Ted Odza and Mildred Lachman
Quay Gallery
A curious interaction of formal elements exists between Odza, a sculptor and Miss Lachman, a painter. Odza’s sculpture draws vitality from the open metal tradition which began with Gonzalez and continues in the work of David Smith. A recent graduate of U.C., Odza became involved in the tradition via his instructors, Sidney Gordin and Wilfrid Zogbaum, both familiar practitioners of the linear space-enclosing sculpture idiom. His single variant on a now well-known theme is his use of very heavy metal components giving his sculpture a certain massiveness usually lacking in welded sculpture.
Miss Lachman’s paintings, while less dynamic in structure than her co-exhibitor’s work, contain the same spatial resolutions two dimensionally as does Odza’s three dimensionally. A black stroke against a white ground in Lachman’s painting serves the same space-defining purpose as a length of arcing round bar stock does in Odza’s sculpture.
Miss Lachman’s solutions to the problems of form, space and color are far too simple.
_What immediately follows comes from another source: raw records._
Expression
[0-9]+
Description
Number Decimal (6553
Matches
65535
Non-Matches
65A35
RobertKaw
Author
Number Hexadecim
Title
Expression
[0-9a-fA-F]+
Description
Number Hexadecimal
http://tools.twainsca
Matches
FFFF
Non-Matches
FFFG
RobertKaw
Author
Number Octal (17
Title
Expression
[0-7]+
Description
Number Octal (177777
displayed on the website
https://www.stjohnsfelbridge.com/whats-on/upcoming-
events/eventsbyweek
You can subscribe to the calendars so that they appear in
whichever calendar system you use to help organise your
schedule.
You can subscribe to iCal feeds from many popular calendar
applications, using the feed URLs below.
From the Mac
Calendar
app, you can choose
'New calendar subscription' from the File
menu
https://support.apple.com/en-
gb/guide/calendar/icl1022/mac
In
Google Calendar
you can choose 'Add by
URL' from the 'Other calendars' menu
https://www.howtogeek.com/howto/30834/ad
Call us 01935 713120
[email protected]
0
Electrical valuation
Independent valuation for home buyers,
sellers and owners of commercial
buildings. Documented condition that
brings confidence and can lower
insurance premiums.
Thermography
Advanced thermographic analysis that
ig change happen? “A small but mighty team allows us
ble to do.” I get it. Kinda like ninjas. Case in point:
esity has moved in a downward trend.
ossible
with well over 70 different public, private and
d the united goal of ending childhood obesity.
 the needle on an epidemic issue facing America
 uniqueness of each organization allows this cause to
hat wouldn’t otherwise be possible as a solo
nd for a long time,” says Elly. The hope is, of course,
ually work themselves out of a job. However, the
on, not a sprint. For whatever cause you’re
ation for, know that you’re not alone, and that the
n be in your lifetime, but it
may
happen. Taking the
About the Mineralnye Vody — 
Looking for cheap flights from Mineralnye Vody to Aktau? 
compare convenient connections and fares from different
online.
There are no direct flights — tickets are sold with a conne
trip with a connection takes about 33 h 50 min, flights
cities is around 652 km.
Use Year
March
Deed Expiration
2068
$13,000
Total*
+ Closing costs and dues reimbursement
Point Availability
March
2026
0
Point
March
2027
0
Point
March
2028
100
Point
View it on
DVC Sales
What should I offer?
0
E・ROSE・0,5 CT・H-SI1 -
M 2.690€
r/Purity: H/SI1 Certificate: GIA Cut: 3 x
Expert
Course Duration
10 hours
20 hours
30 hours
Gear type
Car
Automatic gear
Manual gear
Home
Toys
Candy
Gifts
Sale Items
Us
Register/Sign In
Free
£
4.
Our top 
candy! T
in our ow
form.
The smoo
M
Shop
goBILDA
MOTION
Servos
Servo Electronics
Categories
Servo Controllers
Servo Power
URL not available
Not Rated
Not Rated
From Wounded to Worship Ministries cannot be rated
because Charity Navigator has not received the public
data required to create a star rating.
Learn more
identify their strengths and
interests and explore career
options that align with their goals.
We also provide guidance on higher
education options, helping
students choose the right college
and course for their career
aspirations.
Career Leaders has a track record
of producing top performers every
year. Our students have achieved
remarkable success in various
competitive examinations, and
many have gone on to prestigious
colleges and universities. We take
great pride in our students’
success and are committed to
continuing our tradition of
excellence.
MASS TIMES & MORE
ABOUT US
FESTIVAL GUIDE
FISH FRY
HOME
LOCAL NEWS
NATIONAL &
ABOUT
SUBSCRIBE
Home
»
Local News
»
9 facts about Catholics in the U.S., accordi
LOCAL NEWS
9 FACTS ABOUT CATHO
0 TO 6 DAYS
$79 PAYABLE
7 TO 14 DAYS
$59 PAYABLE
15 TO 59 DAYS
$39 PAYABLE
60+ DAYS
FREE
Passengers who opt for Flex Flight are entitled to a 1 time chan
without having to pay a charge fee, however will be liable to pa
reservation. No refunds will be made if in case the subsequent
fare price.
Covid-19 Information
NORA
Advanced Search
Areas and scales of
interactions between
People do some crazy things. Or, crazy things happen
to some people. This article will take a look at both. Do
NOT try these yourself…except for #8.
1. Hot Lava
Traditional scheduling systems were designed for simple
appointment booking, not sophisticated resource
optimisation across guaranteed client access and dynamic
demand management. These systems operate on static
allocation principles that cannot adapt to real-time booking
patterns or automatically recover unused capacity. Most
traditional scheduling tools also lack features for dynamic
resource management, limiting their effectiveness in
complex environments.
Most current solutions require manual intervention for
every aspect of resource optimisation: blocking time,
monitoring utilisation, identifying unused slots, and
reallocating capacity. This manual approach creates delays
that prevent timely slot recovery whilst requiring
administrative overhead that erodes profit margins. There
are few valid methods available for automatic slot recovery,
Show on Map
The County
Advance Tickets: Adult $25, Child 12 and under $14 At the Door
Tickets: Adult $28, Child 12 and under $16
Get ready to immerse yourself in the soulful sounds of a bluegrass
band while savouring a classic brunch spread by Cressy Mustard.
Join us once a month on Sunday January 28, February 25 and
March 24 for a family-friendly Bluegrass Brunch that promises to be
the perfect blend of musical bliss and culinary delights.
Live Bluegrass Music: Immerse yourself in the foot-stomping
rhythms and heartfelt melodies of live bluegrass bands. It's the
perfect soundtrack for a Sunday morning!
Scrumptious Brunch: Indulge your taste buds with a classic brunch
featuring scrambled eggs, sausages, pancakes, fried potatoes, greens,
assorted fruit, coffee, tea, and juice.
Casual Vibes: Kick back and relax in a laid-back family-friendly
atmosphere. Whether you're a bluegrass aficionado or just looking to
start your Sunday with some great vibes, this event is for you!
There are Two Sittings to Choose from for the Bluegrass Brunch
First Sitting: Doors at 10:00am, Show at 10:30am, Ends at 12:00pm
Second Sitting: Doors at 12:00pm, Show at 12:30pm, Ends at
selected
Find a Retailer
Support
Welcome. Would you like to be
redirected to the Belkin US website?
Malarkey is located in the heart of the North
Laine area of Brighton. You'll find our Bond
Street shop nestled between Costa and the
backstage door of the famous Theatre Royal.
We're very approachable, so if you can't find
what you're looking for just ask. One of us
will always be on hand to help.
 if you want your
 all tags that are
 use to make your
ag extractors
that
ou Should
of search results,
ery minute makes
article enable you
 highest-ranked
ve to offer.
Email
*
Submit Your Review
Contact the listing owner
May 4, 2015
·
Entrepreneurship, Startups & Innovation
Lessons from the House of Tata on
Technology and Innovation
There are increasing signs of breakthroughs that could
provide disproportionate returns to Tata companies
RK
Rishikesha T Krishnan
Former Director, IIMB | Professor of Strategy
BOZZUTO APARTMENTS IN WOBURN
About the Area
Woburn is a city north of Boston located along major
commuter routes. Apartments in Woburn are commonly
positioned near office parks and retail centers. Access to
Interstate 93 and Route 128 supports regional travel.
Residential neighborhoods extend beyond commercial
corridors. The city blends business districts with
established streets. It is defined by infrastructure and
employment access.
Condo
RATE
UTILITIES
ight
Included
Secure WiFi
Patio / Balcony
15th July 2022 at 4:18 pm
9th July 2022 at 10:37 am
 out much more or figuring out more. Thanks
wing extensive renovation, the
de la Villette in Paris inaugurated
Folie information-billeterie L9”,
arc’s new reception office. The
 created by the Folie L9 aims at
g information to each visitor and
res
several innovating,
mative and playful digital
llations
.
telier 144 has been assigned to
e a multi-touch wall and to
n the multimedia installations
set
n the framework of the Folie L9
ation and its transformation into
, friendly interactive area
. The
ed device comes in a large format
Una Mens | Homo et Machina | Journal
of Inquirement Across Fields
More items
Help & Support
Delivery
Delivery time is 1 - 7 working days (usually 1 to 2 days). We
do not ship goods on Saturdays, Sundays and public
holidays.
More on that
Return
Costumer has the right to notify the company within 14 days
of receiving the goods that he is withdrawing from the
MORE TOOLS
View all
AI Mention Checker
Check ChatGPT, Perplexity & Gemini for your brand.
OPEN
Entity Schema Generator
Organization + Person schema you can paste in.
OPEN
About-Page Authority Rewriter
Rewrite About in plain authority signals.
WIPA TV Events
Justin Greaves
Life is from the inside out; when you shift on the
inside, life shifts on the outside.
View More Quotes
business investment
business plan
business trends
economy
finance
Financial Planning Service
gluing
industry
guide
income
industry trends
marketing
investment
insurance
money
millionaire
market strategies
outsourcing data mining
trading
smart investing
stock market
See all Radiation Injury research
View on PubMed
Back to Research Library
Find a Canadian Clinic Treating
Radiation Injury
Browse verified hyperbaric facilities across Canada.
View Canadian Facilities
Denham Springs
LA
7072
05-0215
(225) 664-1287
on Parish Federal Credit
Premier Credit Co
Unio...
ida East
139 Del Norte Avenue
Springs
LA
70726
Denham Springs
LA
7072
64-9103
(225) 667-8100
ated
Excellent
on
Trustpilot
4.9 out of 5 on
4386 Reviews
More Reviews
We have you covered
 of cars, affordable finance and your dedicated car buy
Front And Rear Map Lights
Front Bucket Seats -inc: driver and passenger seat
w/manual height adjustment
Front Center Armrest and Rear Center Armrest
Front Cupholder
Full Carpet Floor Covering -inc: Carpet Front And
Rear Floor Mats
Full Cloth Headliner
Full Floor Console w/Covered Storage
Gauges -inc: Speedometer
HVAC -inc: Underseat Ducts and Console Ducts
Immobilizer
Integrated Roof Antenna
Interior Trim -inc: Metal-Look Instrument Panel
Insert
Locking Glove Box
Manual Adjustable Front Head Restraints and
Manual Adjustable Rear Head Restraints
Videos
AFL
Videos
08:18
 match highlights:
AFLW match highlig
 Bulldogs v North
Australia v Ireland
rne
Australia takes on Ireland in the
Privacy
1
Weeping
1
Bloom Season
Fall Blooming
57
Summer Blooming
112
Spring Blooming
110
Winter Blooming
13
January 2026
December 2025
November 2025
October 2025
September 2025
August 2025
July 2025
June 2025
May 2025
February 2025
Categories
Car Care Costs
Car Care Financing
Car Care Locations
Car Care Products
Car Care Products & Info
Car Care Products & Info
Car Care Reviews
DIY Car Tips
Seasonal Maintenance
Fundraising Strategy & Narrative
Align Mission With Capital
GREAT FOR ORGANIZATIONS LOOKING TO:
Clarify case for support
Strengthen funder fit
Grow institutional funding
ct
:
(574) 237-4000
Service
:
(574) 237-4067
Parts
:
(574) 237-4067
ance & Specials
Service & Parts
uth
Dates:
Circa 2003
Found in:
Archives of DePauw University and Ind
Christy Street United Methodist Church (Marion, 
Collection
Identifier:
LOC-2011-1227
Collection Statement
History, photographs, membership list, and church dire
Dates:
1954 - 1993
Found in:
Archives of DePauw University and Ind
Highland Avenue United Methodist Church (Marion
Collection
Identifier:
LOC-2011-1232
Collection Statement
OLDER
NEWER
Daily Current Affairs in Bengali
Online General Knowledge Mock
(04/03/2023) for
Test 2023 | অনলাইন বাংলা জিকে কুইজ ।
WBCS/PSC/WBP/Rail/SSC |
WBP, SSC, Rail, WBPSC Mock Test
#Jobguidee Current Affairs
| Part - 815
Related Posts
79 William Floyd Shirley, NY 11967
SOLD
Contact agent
Her work suffers from an overly facile paint handling which she could easily cure by more intensive digging into the possible resolutions of each picture she paints.
Odza’s sculptural difficulties are of a different nature; he seems faced with so many formal possibilities and sculptural concepts that rather than reject many for the one, he samples a number of them. It is a perfectly valid process in discovering a direction, albeit a confusing one for the viewer.